Lace Wedding Dress
My daughter got married a year ago without the usual year to plan. We only had two months to get her dress together. We had seen a dress by designer Rivini, and decided to copy it from memory. One of the most striking aspects was the sweeping, tiered skirt of four different Alencon laces.
Using Threads articles from the past, I was able to make and fit a steel-boned bodice. (Issue 46, pg. 52 and Issue 145, pg. 30). I had never done this before and it was quite an adventure, especially since my daughter was 250 miles away! I had a mock- up bodice of muslin ready to fit before we went lace shopping. To get the proper yardages for the lace skirts, I first made half-patterns from muslin. Armed with a pair of scissors, these were adjusted for length and drape as they were pinned onto the mock-up bodice which was on my daughter. After that, I was on my own until a week before the wedding.
I remade the boned bodice in silk crepe-backed satin for comfort. After making the “corset” I started on the skirts. Using my muslin pattern as a guide, I made individual skirts of double-layered silk organza, sewn with French seams. In order to keep the lace selvage edge on each piece showing, I cut out straight lengths of the lace. Each tier of lace was hand-basted onto the organza skirts and the lace was cut, repositioned, and hand-stitched at the top to follow the taper of the skirt and to look seamless. The skirts collectively were then attached to the boned undergarment at the waistline. The sweeping train of the skirt is actually a wide border lace. This section of lace had to be individually cut, fit, and hand stitched to follow the curve and to come out with full designs.
The skirt is also underlined in silk twill which has a horsehair braid sewn into the hem for a bit of lift.
The silk crepe-backed satin bodice underlining is princess seamed and was taken from a simple princess-seamed dress pattern. This was the same pattern I had used for the boned corset. I had to lengthen the bodice to match the swoop of the rest of the skirts. The Alencon lace on the bodice is the densest design. With the undergarment and underlining on a dress form, I draped the bodice lace over the silk and cut and restitch the lace designs to follow the curves of the body. The lace edge needed to be seen on both the lower part of the bodice and the sweetheart neckline. That took a bit of trial and error, pinning on various motifs for the proper effect. The bodice looks seamless. The final fitting required a bit more cutting and piecing for the best shape, but I was able to make “darts” by repositioning the lace on the Alencon netting.

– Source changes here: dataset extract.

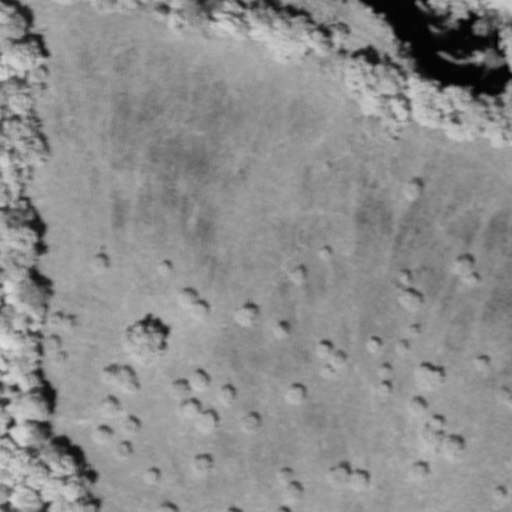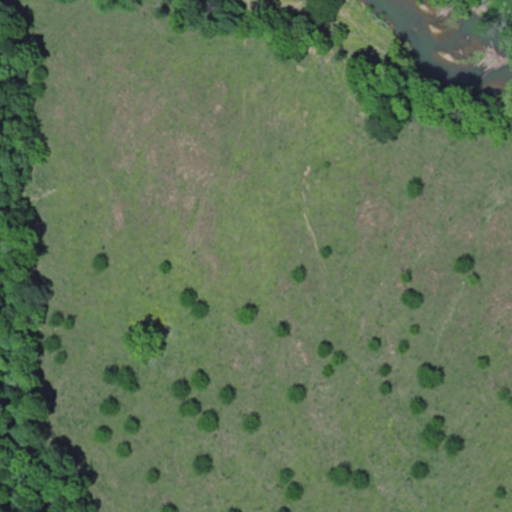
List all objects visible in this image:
river: (432, 66)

The sash was made from a double layer of silk organza and is pleated in the front.
The veil was made from tulle and has hand-appliqued lace motifs around the edges. Not having a pattern, I draped the tulle on my daughter and cut it to the length and shape we liked best. This lace was all leftover from the bits and pieces I had cut from the skirts.
For a final accessory, I hand-wrapped the hydrangea wedding bouquet with white satin ribbon.
This was a difficult, but exciting undertaking. I was never bored with the project. We were all pleased with the results.